At 0 °C, trans-3-octen-2-one (1.20 g, 1.38 mL, 9.51 mmol) was added to a stirred mixture of K₂OsO₂(OH)₄ (35.0 mg, 0.095 mmol, 1.0 mol%), (DHQD)₂PHAL (370.0 mg, 0.475 mmol, 5.0 mol%), NaHCO₃ (2.40 g, 28.5 mmol, 3.0 equiv), K₂CO₃ (3.95 g, 28.5 mmol, 3.0 equiv), MeSO₂NH₂ (903 mg, 9.51 mmol, 1 equiv), and K₃Fe(CN)₆ (9.39 g, 28.5 mmol, 3.0 equiv) in t-BuOH (25 mL) and H₂O (25 mL). After stirring for 60 h sat. aq Na₂SO₃ (120 mL) was added. The mixture was warmed to r.t. and extracted with EtOAc (3 × 70 mL). The combined organic extracts were washed with brine (60 mL) and dried over MgSO₄. Removal of the solvent in vacuo and purification of the residue by flash chromatography on silica gel [11] (column filling 5 cm × 20 cm, cyclohexane-EtOAc 1:2, 60 mL fractions) provided the title compound (fractions 5-8, 1.39 g, 89%) as a colorless oil. The ee was ³99% according to chiral GC {CP-Chirasil-Dex CB 25 m × 0.25 mm catalog number CP7502; from 60 °C/10 min at 5 °C/min to 170 °C/20 min; 80 kPa, t _R (major enantiomer) = 26.46 min; no compound eluted around t _R = 25.71 min [which was the independently measured value of t _R (minor enantiomer)]}. ¹H NMR (500 MHz, TMS internal standard in CDCl₃): δ = 0.93 (t, J _8,7 = 7.1 Hz, 8-H₃), 1.34-1.42 (m, 7-H₂, 6-H¹), 1.44-1.50 (m, 6-H²), 1.66 (m_c, presumably interpretable as ddd, J _5,4 = J _{5,6-H ( 1)} = J _{5,6-H ( 2)} = 6.9 Hz, 5-H₂), superimposed partly by 1.73 (br s, 4-OH), 2.28 (s, 1-H₃), 3.70 (br s, 3-OH), 3.95 (td, J _4,5 = 6.9 Hz, J _4,3 = 1.4 Hz, 4-H), 4.08 (d, J _3,4 = 1.5 Hz, 3-H). [α]_D ²⁰ +94.6 (c 0.45, CHCl₃). IR (CDCl₃): 3575, 3465, 2960, 2935, 2875, 2860, 1715, 1465, 1460, 1385, 1360, 1235, 1130, 1090, 935, 910, 885 cm^-1. Anal. Calcd for C₈H₁₆O₃ (160.2): C, 59.97; H, 10.07. Found: C, 59.68; H, 10.09.

Confer ref. 18a for a different rationalization.

Methyl (6 R )-7-[(4 R )-2,2-Dimethyl-1,3-dioxolan-4-yl]-6-hydroxy-4-oxoheptanoate ( 24).

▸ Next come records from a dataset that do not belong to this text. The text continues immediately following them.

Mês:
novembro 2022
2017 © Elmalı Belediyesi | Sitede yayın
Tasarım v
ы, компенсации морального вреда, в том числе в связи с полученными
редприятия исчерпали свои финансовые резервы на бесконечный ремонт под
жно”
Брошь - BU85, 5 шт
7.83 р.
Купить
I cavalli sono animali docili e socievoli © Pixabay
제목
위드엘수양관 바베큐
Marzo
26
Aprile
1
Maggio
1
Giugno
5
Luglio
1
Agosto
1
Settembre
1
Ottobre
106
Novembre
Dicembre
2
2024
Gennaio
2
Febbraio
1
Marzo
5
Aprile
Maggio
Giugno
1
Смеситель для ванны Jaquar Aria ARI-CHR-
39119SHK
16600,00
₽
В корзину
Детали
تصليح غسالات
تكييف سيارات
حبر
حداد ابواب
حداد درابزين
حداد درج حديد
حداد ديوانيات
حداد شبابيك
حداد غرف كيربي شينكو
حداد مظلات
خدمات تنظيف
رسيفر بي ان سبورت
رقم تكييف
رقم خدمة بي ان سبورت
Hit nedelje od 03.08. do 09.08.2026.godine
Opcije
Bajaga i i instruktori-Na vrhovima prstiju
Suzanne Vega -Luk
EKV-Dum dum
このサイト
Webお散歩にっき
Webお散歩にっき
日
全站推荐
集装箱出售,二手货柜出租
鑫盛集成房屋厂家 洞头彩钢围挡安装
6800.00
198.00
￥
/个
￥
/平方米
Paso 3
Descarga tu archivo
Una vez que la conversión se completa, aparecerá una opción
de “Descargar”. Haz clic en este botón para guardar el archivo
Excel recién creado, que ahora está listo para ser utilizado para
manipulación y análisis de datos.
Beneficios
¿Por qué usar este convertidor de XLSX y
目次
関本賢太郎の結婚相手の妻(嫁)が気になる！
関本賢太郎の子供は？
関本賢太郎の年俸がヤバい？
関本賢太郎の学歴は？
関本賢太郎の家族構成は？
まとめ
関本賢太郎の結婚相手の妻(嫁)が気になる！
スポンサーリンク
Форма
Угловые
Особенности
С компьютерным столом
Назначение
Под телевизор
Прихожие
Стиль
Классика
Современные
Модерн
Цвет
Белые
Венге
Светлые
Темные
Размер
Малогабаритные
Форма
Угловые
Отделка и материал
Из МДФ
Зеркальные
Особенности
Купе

A suspension of 1,2-diiodoethane (2.062 g, 7.316 mmol, 3.0 equiv) and Sm powder 40 mesh (1.155 g, 7.316 mmol, 3.15 equiv) in THF (70 mL) was stirred at r.t. for 2 h. A deep-blue solution of SmI₂ was obtained. At -78 °C acetonide 25 (805 mg, 2.44 mmol) in THF-MeOH 2:1 (30 mL) was added within 10 min. After another 10 min, the mixture was warmed to r.t. and the reaction quenched 20 min later by the addition of aq HCl (1 M, 7.4 mL). The aqueous phase was separated and extracted with t-BuOMe (3 × 25 mL). The combined organic phases were washed successively with sat. aq NaHCO₃ (15 mL) and brine (12 mL) and dried over MgSO₄. Removal of the solvent in vacuo and purification of the residue by flash chromatography on silica gel [11] (column filling 3 cm × 20 cm, eluent = cyclohexane-EtOAc, 40:60) provided the title compound (fractions 8-24, 601 mg, 90%). ¹H NMR (500 MHz, CDCl₃): δ = 1.36 and 1.41 [2 × s, 2′-(CH₃)₂], AB signal (δ_A = 1.69, δ_B = 1.73, J _AB = 13.1 Hz, in addition split by J _{7-H ( A),6} = 7.3 Hz,* J _{7-H ( A),4 ′} = 4.1 Hz,*
J _{7-H ( B),4 ′} = 8.3 Hz,** J _{7-H ( B),6} = 4.9 Hz,** 7-H₂), presumably extreme AB signal where the 8 off-center signals are too small to be identified (so that J _AB cannot be extracted) so that the best description is: 2.61 (dd, J _{3-H ( 1),2-H ( 1)} = 6.6 Hz, J _{3-H ( 1),2-H ( 2)} = 3.8 Hz), 2.62 (dd, J _{3-H ( 2),2-H ( 2)} = 6.6 Hz,***
J _{3-H ( 2),2-H ( 1)} = 2.7 Hz,*** 3-H₂), 2.68 and 2.76 (2 × m_c, 2-H₂, 5-H₂), 3.26 (d, J _OH,6 = 3.5 Hz, 6-OH), 3.57 (dd, J _gem = J _{5 ′ -H ( 1),4 ′} = 7.8 Hz, 5′-H¹), 3.68 (s, 1-OCH₃), 4.09 (dd, J _gem = 7.9 Hz, J _{5 ′ -H ( 2), 4 ′} = 6.1 Hz, 5′-H²), 4.25-4.33 (m, 6-H, 4′-H); *, **, *** coupling constants exchangeable. ¹³C NMR [75 MHz, CDCl₃; APT spectrum, peak orientation ‘up’ (‘+’) for CH₃ and CH and ‘down’ (‘-’) for CH₂ and C_quat]: δ = ‘+’ 25.67 and ‘+’ 26.91 [2′-(CH₃)₂], ‘-’ 27.55 (C-2), ‘-’ 37.80 (C-3), ‘-’ 39.94 (C-7), ‘-’ 49.66 (C-5), ‘+’ 51.88 (1-OCH₃), ‘+’ 65.46 (C-6), ‘-’ 69.64 (C-5’), ‘+’ 73.37 (C-4’), ‘-’ 108.75 (C-2’), ‘-’ 173.21 (C-1), ‘-’ 209.34 (C-4). [α]_D ²⁰
-22.6 (c 1.92, CHCl₃). IR (film): 3490, 3015, 2985, 2945, 1735, 1715, 1435, 1415, 1370, 1215, 1165, 1060, 990, 870, 855 cm^-1. Anal. Calcd for C₁₃H₂₂O₆ (274.3): C, 56.92; H, 8.08. Found: C, 57.12; H, 7.99.